CBL Data Recovery Technologies Inc. completed 21,000 projects last year, according to president and CEO William "Bill" Margeson.

Co-founded by Margeson in 1993, CBL currently operates 17 labs and 21 office locations worldwide. The company tackles all types of problems, from failed digital media and tapes to optical cartridges, disk drives and RAID arrays, he said.

"A data recovery company has to be able to cope with just about anything," said Margeson, who shared three of his favourite data recovery adventure stories with Computerworld Canada during our visit to the CBL lab in Markham, ON.

Russian hackers held a gambling site hostage for ransom

We got a call from an Internet Service Provider in Costa Rica, an unusual ISP that hosted Internet gambling sites.

Apparently, Russian hackers had broken into their bunker, encrypted five servers and held them for ransom.

(This would be akin to breaking into the Pentagon. These guys are good.)

We got this call on a Wednesday.

What did we do? The best we could offer at that point was a remote look.

We confirmed they were encrypted. Our advice to them was to send us the media.

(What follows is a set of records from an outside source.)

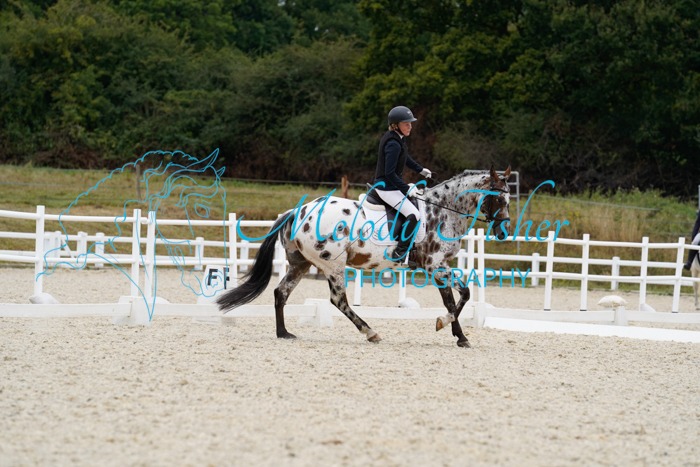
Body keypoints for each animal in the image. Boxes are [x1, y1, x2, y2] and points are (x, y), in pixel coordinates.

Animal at [217, 167, 512, 347]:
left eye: (508, 200)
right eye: (499, 199)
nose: (503, 232)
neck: (443, 211)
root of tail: (296, 211)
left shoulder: (441, 266)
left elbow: (457, 297)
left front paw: (457, 334)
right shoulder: (434, 265)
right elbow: (457, 298)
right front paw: (449, 327)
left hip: (301, 263)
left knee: (281, 292)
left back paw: (284, 333)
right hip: (332, 263)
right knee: (338, 300)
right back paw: (370, 332)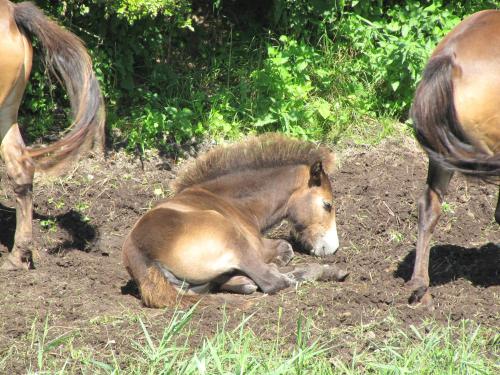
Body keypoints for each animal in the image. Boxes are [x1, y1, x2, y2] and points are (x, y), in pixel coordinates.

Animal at [123, 134, 346, 308]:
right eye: (327, 205)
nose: (332, 248)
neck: (233, 202)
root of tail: (142, 255)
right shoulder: (257, 246)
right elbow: (285, 249)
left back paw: (241, 282)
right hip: (232, 237)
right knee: (272, 280)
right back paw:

But instead, they elected to pay the ransom.

On Friday, they called us back.

Apparently, they paid the ransom and when the Russian hackers attempted to decrypt the machines, four of them came across okay, but the fifth server -- the one that had 60GB of Visa card information -- blew up.

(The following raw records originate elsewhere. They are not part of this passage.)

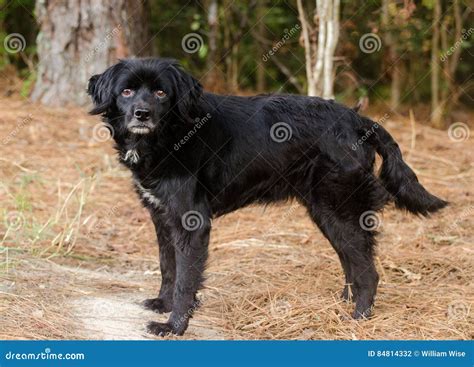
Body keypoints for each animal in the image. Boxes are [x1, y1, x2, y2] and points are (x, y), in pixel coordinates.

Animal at [87, 57, 446, 336]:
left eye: (161, 92)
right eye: (126, 91)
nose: (142, 113)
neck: (172, 135)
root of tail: (359, 120)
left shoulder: (192, 222)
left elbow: (186, 278)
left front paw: (174, 326)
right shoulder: (162, 217)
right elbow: (168, 266)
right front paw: (163, 304)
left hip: (339, 208)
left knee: (368, 271)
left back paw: (356, 319)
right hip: (326, 212)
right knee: (352, 263)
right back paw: (342, 305)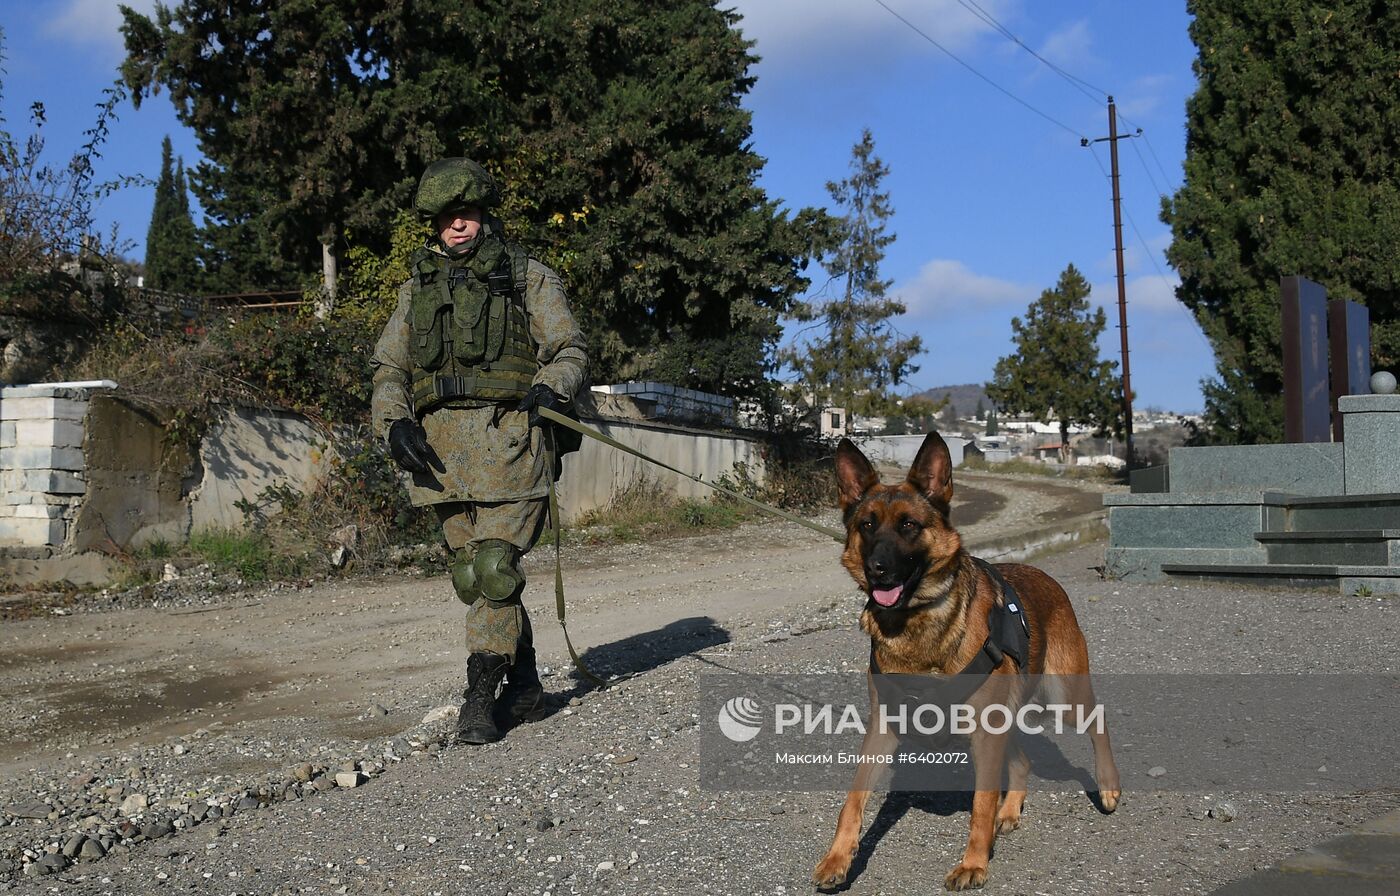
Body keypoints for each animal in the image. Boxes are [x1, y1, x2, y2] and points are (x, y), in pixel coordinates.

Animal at [817, 431, 1120, 890]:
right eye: (866, 525)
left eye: (909, 525)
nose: (876, 570)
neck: (917, 624)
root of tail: (1047, 577)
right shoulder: (884, 728)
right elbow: (852, 800)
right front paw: (838, 858)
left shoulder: (985, 732)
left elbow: (980, 803)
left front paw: (974, 863)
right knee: (1023, 761)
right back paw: (1009, 813)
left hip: (1063, 697)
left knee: (1097, 722)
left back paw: (1107, 787)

What was interesting is the Russian hackers spent about 12 hours working with the casino guys trying to solve the problem.

(I thought they would just take the money and run, but they didn't.)

They kind of messed things up a little more.

On the Saturday, we were visited by one of the principals of the company himself, who hand-carried all the disk drives from that Visa card server and brought them to our lab.

He's the only man who's ever read every single word in our fine-print. This was very important to him. He didn't sleep very much, but neither did we.

Seventy-two hours later, we learned that Exchange databases arranged the data with a serial number, so we wrote a program.

We did a little bespoke programming that stripped out all the records. Then we wrote another program that put them back together in the order we liked.

The problem was, when you encrypt something you need space -- a temp file -- big enough to encrypt. The Russians didn't look and there wasn't enough space on the original drive, so when they started to encrypt, everything blew up.

It took our two little bespoke programs to put all the bits back together again and the casino guy got on the plane 72 hours later.

Their loss was something in the neighborhood of $135,000 a day, so it was important he get back to work.

Venezuela mistook disk drives for organ transfers

A few years ago, there were some mud slides in Venezuela. The entire town was under -- waist deep in mud.